BEGIN MATERIAL TO PROCESS

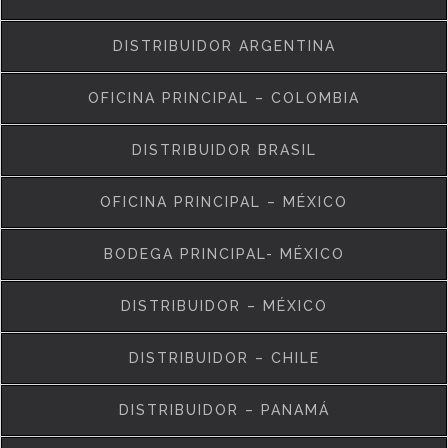
DISTRIBUIDOR ARGENTINA
OFICINA PRINCIPAL – COLOMBIA
DISTRIBUIDOR BRASIL
OFICINA PRINCIPAL – MÉXICO
BODEGA PRINCIPAL- MÉXICO
DISTRIBUIDOR – MÉXICO
DISTRIBUIDOR – CHILE
DISTRIBUIDOR – PANAMÁ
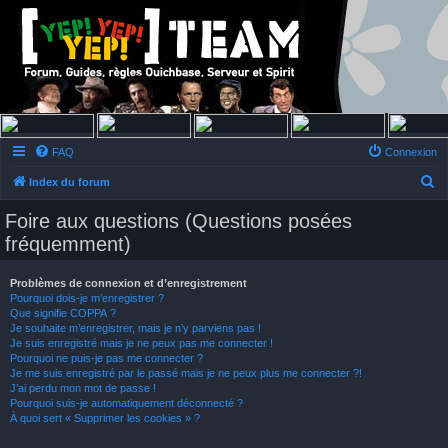
FAQ
Connexion
R
Index du forum
e
Foire aux questions (Questions posées
c
fréquemment)
h
e
Problèmes de connexion et d’enregistrement
Pourquoi dois-je m’enregistrer ?
r
Que signifie COPPA ?
c
Je souhaite m’enregistrer, mais je n’y parviens pas !
Je suis enregistré mais je ne peux pas me connecter !
h
Pourquoi ne puis-je pas me connecter ?
Je me suis enregistré par le passé mais je ne peux plus me connecter ?!
e
J’ai perdu mon mot de passe !
r
Pourquoi suis-je automatiquement déconnecté ?
À quoi sert « Supprimer les cookies » ?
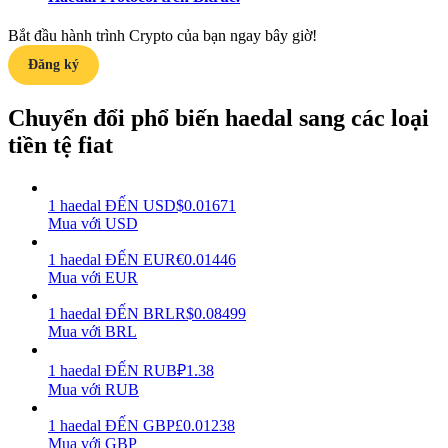
Bắt đầu hành trình Crypto của bạn ngay bây giờ!
Earn
Đăng ký
Chuyển đổi phổ biến haedal sang các loại
tiền tệ fiat
1
haedal
ĐẾN
USD
$
0.01671
Mua với USD
Power Piggy
1
haedal
ĐẾN
EUR
€
0.01446
Mua với EUR
Làm cho tài sản của bạn tăng giá trị đều đặn
1
haedal
ĐẾN
BRL
R$
0.08499
Mua với BRL
1
haedal
ĐẾN
RUB
₽
1.38
Mua với RUB
1
haedal
ĐẾN
GBP
£
0.01238
Mua với GBP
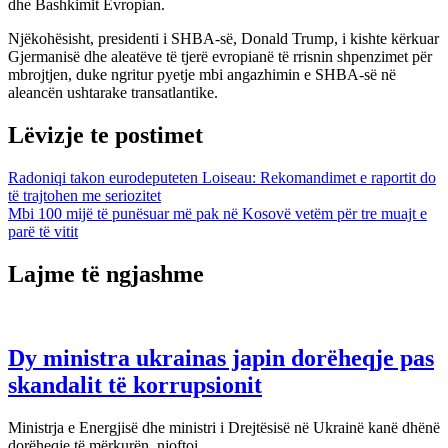
dhe Bashkimit Evropian.
Njëkohësisht, presidenti i SHBA-së, Donald Trump, i kishte kërkuar
Gjermanisë dhe aleatëve të tjerë evropianë të rrisnin shpenzimet për
mbrojtjen, duke ngritur pyetje mbi angazhimin e SHBA-së në
aleancën ushtarake transatlantike.
Lëvizje te postimet
Radoniqi takon eurodeputeten Loiseau: Rekomandimet e raportit do
të trajtohen me seriozitet
Mbi 100 mijë të punësuar më pak në Kosovë vetëm për tre muajt e
parë të vitit
Lajme të ngjashme
Dy ministra ukrainas japin dorëheqje pas
skandalit të korrupsionit
Ministrja e Energjisë dhe ministri i Drejtësisë në Ukrainë kanë dhënë
dorëheqje të mërkurën, njoftoi…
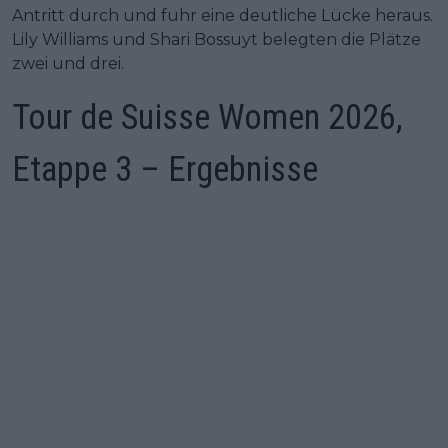
Antritt durch und fuhr eine deutliche Lücke heraus.
Lily Williams und Shari Bossuyt belegten die Plätze
zwei und drei.
Tour de Suisse Women 2026,
Etappe 3 – Ergebnisse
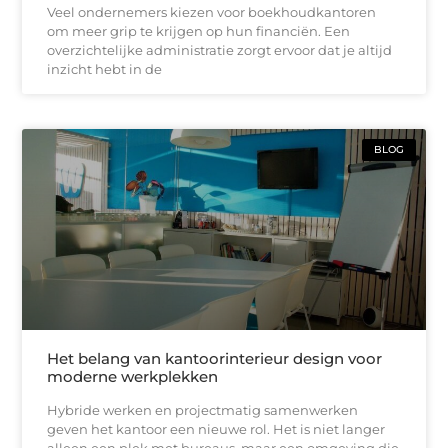
Veel ondernemers kiezen voor boekhoudkantoren
om meer grip te krijgen op hun financiën. Een
overzichtelijke administratie zorgt ervoor dat je altijd
inzicht hebt in de
BLOG
Het belang van kantoorinterieur design voor
moderne werkplekken
Hybride werken en projectmatig samenwerken
geven het kantoor een nieuwe rol. Het is niet langer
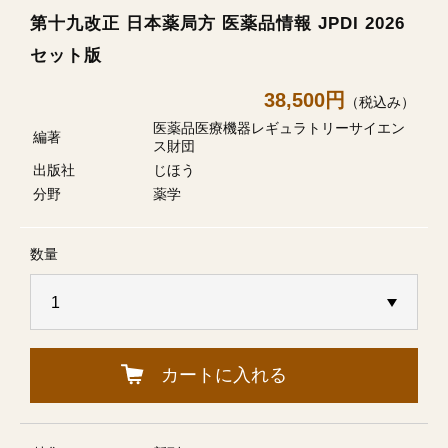
第十九改正 日本薬局方 医薬品情報 JPDI 2026
セット版
38,500円
（税込み）
医薬品医療機器レギュラトリーサイエン
編著
ス財団
出版社
じほう
分野
薬学
数量
カートに入れる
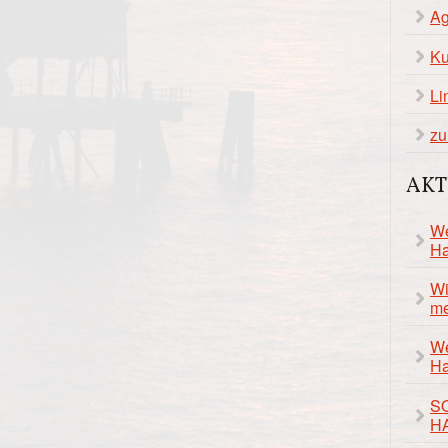
Ag
Ku
Li
zu
AKT
We
Ha
Wi
me
We
Ha
S
H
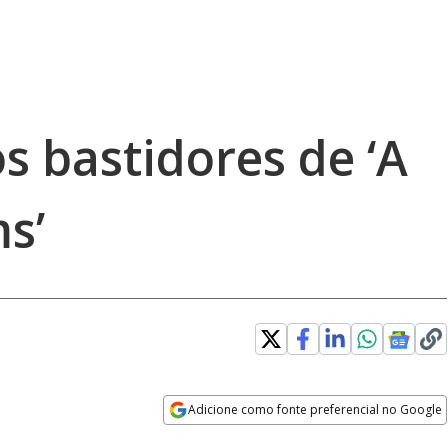
os bastidores de ‘A
s’
Adicione como fonte preferencial no Google
Velocidade
Opens in new window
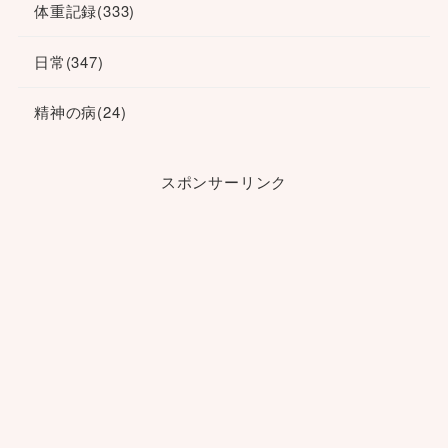
体重記録
(333)
日常
(347)
精神の病
(24)
スポンサーリンク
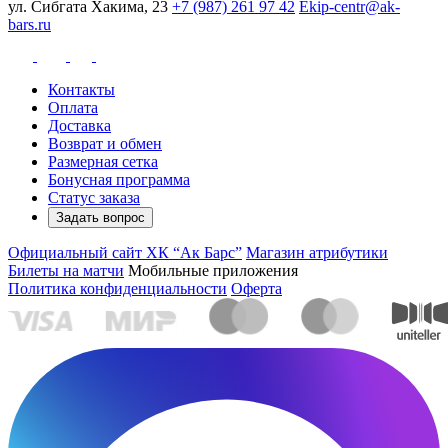
ул. Сибгата Хакима, 23
+7 (987) 261 97 42
Ekip-centr@ak-
bars.ru
Контакты
Оплата
Доставка
Возврат и обмен
Размерная сетка
Бонусная программа
Статус заказа
Задать вопрос
Официальный сайт ХК “Ак Барс”
Магазин атрибутики
Билеты на матчи
Мобильные приложения
Политика конфиденциальности
Оферта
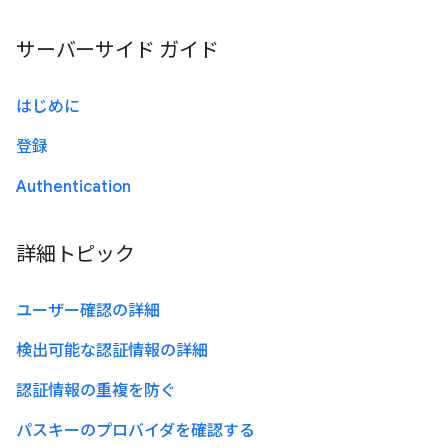
サーバーサイド ガイド
はじめに
登録
Authentication
詳細トピック
ユーザー確認の詳細
検出可能な認証情報の詳細
認証情報の重複を防ぐ
パスキーのプロバイダを確認する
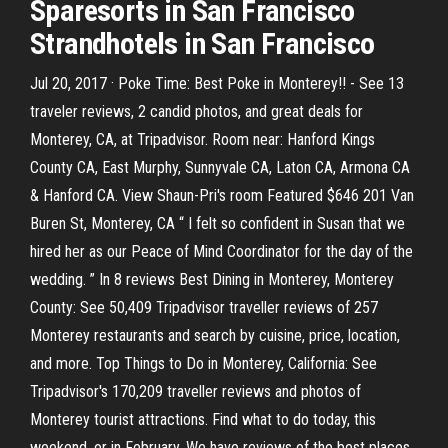
Sparesorts in San Francisco
Strandhotels in San Francisco
Jul 20, 2017 · Poke Time: Best Poke in Monterey!! - See 13
traveler reviews, 2 candid photos, and great deals for
Monterey, CA, at Tripadvisor. Room near: Hanford Kings
County CA, East Murphy, Sunnyvale CA, Laton CA, Armona CA
& Hanford CA. View Shaun-Pri's room Featured $646 201 Van
Buren St, Monterey, CA “ I felt so confident in Susan that we
hired her as our Peace of Mind Coordinator for the day of the
wedding. ” In 8 reviews Best Dining in Monterey, Monterey
County: See 50,409 Tripadvisor traveller reviews of 257
Monterey restaurants and search by cuisine, price, location,
and more. Top Things to Do in Monterey, California: See
Tripadvisor's 170,209 traveller reviews and photos of
Monterey tourist attractions. Find what to do today, this
weekend, or in February. We have reviews of the best places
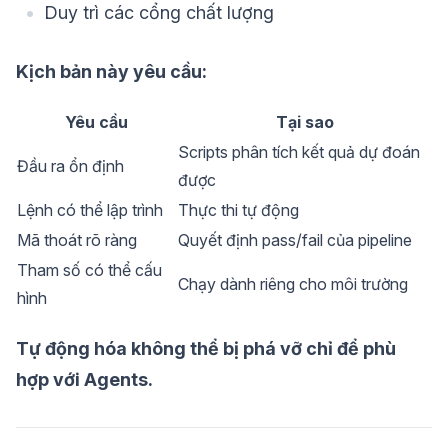
Duy trì các cổng chất lượng
Kịch bản này yêu cầu:
Yêu cầu
Tại sao
Scripts phân tích kết quả dự đoán
Đầu ra ổn định
được
Lệnh có thể lập trình
Thực thi tự động
Mã thoát rõ ràng
Quyết định pass/fail của pipeline
Tham số có thể cấu
Chạy dành riêng cho môi trường
hình
Tự động hóa không thể bị phá vỡ chỉ để phù
hợp với Agents.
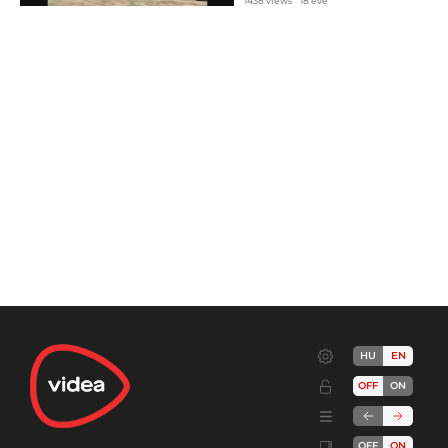
1438 views
18 éve
HU
EN
OFF
ON
OFF
ON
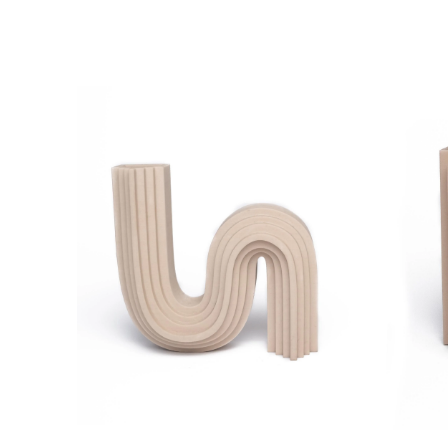
SEPETE EKLE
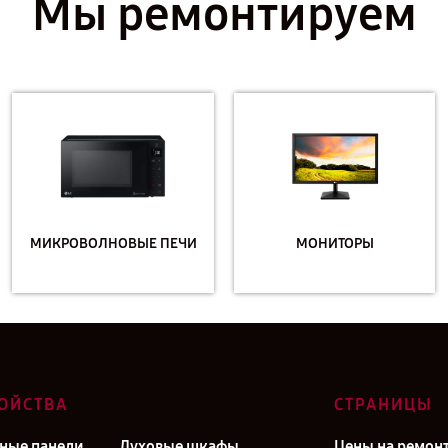
Мы ремонтируем
МИКРОВОЛНОВЫЕ ПЕЧИ
МОНИТОРЫ
ОЙСТВА
СТРАНИЦЫ
ные панели
Духовые шкафы
Цены на ремон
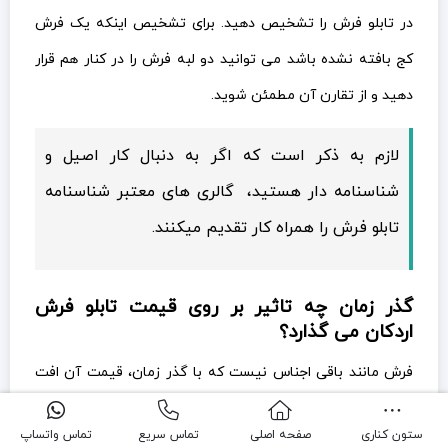
در تابلو فرش را تشخیص دهید. برای تشخیص اینکه یک فرش
کج بافته نشده باشد می توانید دو لبه فرش را در کنار هم قرار
دهید و از تقارن آن مطمئن شوید.
لازم به ذکر است که اگر به دنبال کار اصیل و
شناسنامه دار هستید، گالری های معتبر شناسنامه
تابلو فرش را همراه کار تقدیم میکنند.
گذر زمان چه تاثیر بر روی قیمت تابلو فرش
اردکان می گذارد؟
فرش مانند باقی اجناس نیست که با گذر زمان، قیمت آن افت
پیدا کند. برعکس هر چه از قدمت یک فرش بگذرد ارزش آن
ستون کناری
صفحه اصلی
تماس سریع
تماس واتساپ
افزایش میابد و آن را به کالایی با ارزش تر تبدیل می کند. معمولا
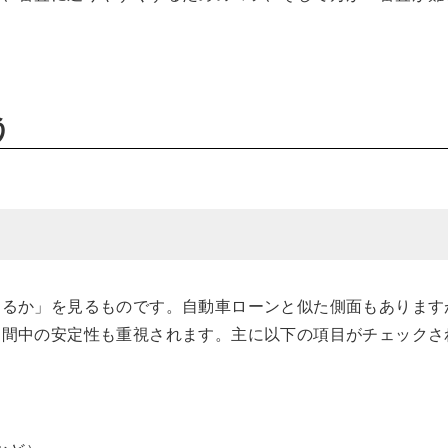
う
あるか」を見るものです。自動車ローンと似た側面もあります
期間中の安定性も重視されます。主に以下の項目がチェックさ
）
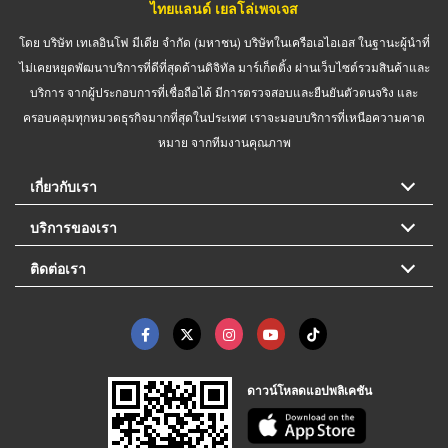
ไทยแลนด์ เยลโล่เพจเจส
โดย บริษัท เทเลอินโฟ มีเดีย จำกัด (มหาชน) บริษัทในเครือเอไอเอส ในฐานะผู้นำที่
ไม่เคยหยุดพัฒนาบริการที่ดีที่สุดด้านดิจิทัล มาร์เก็ตติ้ง ผ่านเว็บไซต์รวมสินค้าและ
บริการ จากผู้ประกอบการที่เชื่อถือได้ มีการตรวจสอบและยืนยันตัวตนจริง และ
ครอบคลุมทุกหมวดธุรกิจมากที่สุดในประเทศ เราจะมอบบริการที่เหนือความคาด
หมาย จากทีมงานคุณภาพ
เกี่ยวกับเรา
บริการของเรา
ติดต่อเรา
ดาวน์โหลดแอปพลิเคชัน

END MATERIAL TO PROCESS

_TASK BRIEF_. Pictures in the records above are not copied; print everything else exactly.

_FINISHED EXERCISE_.
DISTRIBUIDOR ARGENTINA
OFICINA PRINCIPAL – COLOMBIA
DISTRIBUIDOR BRASIL
OFICINA PRINCIPAL – MÉXICO
BODEGA PRINCIPAL- MÉXICO
DISTRIBUIDOR – MÉXICO
DISTRIBUIDOR – CHILE
DISTRIBUIDOR – PANAMÁ
FAQ
Connexion
R
Index du forum
e
Foire aux questions (Questions posées
c
fréquemment)
h
e
Problèmes de connexion et d’enregistrement
Pourquoi dois-je m’enregistrer ?
r
Que signifie COPPA ?
c
Je souhaite m’enregistrer, mais je n’y parviens pas !
Je suis enregistré mais je ne peux pas me connecter !
h
Pourquoi ne puis-je pas me connecter ?
Je me suis enregistré par le passé mais je ne peux plus me connecter ?!
e
J’ai perdu mon mot de passe !
r
Pourquoi suis-je automatiquement déconnecté ?
À quoi sert « Supprimer les cookies » ?
Bắt đầu hành trình Crypto của bạn ngay bây giờ!
Earn
Đăng ký
Chuyển đổi phổ biến haedal sang các loại
tiền tệ fiat
1
haedal
ĐẾN
USD
$
0.01671
Mua với USD
Power Piggy
1
haedal
ĐẾN
EUR
€
0.01446
Mua với EUR
Làm cho tài sản của bạn tăng giá trị đều đặn
1
haedal
ĐẾN
BRL
R$
0.08499
Mua với BRL
1
haedal
ĐẾN
RUB
₽
1.38
Mua với RUB
1
haedal
ĐẾN
GBP
£
0.01238
Mua với GBP
dhe Bashkimit Evropian.
Njëkohësisht, presidenti i SHBA-së, Donald Trump, i kishte kërkuar
Gjermanisë dhe aleatëve të tjerë evropianë të rrisnin shpenzimet për
mbrojtjen, duke ngritur pyetje mbi angazhimin e SHBA-së në
aleancën ushtarake transatlantike.
Lëvizje te postimet
Radoniqi takon eurodeputeten Loiseau: Rekomandimet e raportit do
të trajtohen me seriozitet
Mbi 100 mijë të punësuar më pak në Kosovë vetëm për tre muajt e
parë të vitit
Lajme të ngjashme
Dy ministra ukrainas japin dorëheqje pas
skandalit të korrupsionit
Ministrja e Energjisë dhe ministri i Drejtësisë në Ukrainë kanë dhënë
dorëheqje të mërkurën, njoftoi…
Antritt durch und fuhr eine deutliche Lücke heraus.
Lily Williams und Shari Bossuyt belegten die Plätze
zwei und drei.
Tour de Suisse Women 2026,
Etappe 3 – Ergebnisse
Veel ondernemers kiezen voor boekhoudkantoren
om meer grip te krijgen op hun financiën. Een
overzichtelijke administratie zorgt ervoor dat je altijd
inzicht hebt in de
BLOG
Het belang van kantoorinterieur design voor
moderne werkplekken
Hybride werken en projectmatig samenwerken
geven het kantoor een nieuwe rol. Het is niet langer
第十九改正 日本薬局方 医薬品情報 JPDI 2026
セット版
38,500円
（税込み）
医薬品医療機器レギュラトリーサイエン
編著
ス財団
出版社
じほう
分野
薬学
数量
カートに入れる
Ag
Ku
Li
zu
AKT
We
Ha
Wi
me
We
Ha
S
H
os bastidores de ‘A
s’
Adicione como fonte preferencial no Google
Velocidade
Opens in new window
体重記録
(333)
日常
(347)
精神の病
(24)
スポンサーリンク
ул. Сибгата Хакима, 23
+7 (987) 261 97 42
Ekip-centr@ak-
bars.ru
Контакты
Оплата
Доставка
Возврат и обмен
Размерная сетка
Бонусная программа
Статус заказа
Задать вопрос
Официальный сайт ХК “Ак Барс”
Магазин атрибутики
Билеты на матчи
Мобильные приложения
Политика конфиденциальности
Оферта
サーバーサイド ガイド
はじめに
登録
Authentication
詳細トピック
ユーザー確認の詳細
検出可能な認証情報の詳細
認証情報の重複を防ぐ
パスキーのプロバイダを確認する
Sparesorts in San Francisco
Strandhotels in San Francisco
Jul 20, 2017 · Poke Time: Best Poke in Monterey!! - See 13
traveler reviews, 2 candid photos, and great deals for
Monterey, CA, at Tripadvisor. Room near: Hanford Kings
County CA, East Murphy, Sunnyvale CA, Laton CA, Armona CA
& Hanford CA. View Shaun-Pri's room Featured $646 201 Van
Buren St, Monterey, CA “ I felt so confident in Susan that we
hired her as our Peace of Mind Coordinator for the day of the
wedding. ” In 8 reviews Best Dining in Monterey, Monterey
County: See 50,409 Tripadvisor traveller reviews of 257
Monterey restaurants and search by cuisine, price, location,
and more. Top Things to Do in Monterey, California: See
Tripadvisor's 170,209 traveller reviews and photos of
Monterey tourist attractions. Find what to do today, this
weekend, or in February. We have reviews of the best places
Duy trì các cổng chất lượng
Kịch bản này yêu cầu:
Yêu cầu
Tại sao
Scripts phân tích kết quả dự đoán
Đầu ra ổn định
được
Lệnh có thể lập trình
Thực thi tự động
Mã thoát rõ ràng
Quyết định pass/fail của pipeline
Tham số có thể cấu
Chạy dành riêng cho môi trường
hình
Tự động hóa không thể bị phá vỡ chỉ để phù
hợp với Agents.
1438 views
18 éve
HU
EN
OFF
ON
OFF
ON
SEPETE EKLE
Мы ремонтируем
МИКРОВОЛНОВЫЕ ПЕЧИ
МОНИТОРЫ
ОЙСТВА
СТРАНИЦЫ
ные панели
Духовые шкафы
Цены на ремон
در تابلو فرش را تشخیص دهید. برای تشخیص اینکه یک فرش
کج بافته نشده باشد می توانید دو لبه فرش را در کنار هم قرار
دهید و از تقارن آن مطمئن شوید.
لازم به ذکر است که اگر به دنبال کار اصیل و
شناسنامه دار هستید، گالری های معتبر شناسنامه
تابلو فرش را همراه کار تقدیم میکنند.
گذر زمان چه تاثیر بر روی قیمت تابلو فرش
اردکان می گذارد؟
فرش مانند باقی اجناس نیست که با گذر زمان، قیمت آن افت
پیدا کند. برعکس هر چه از قدمت یک فرش بگذرد ارزش آن
ستون کناری
صفحه اصلی
تماس سریع
تماس واتساپ
افزایش میابد و آن را به کالایی با ارزش تر تبدیل می کند. معمولا
う
あるか」を見るものです。自動車ローンと似た側面もあります
期間中の安定性も重視されます。主に以下の項目がチェックさ
）
ไทยแลนด์ เยลโล่เพจเจส
โดย บริษัท เทเลอินโฟ มีเดีย จำกัด (มหาชน) บริษัทในเครือเอไอเอส ในฐานะผู้นำที่
ไม่เคยหยุดพัฒนาบริการที่ดีที่สุดด้านดิจิทัล มาร์เก็ตติ้ง ผ่านเว็บไซต์รวมสินค้าและ
บริการ จากผู้ประกอบการที่เชื่อถือได้ มีการตรวจสอบและยืนยันตัวตนจริง และ
ครอบคลุมทุกหมวดธุรกิจมากที่สุดในประเทศ เราจะมอบบริการที่เหนือความคาด
หมาย จากทีมงานคุณภาพ
เกี่ยวกับเรา
บริการของเรา
ติดต่อเรา
ดาวน์โหลดแอปพลิเคชัน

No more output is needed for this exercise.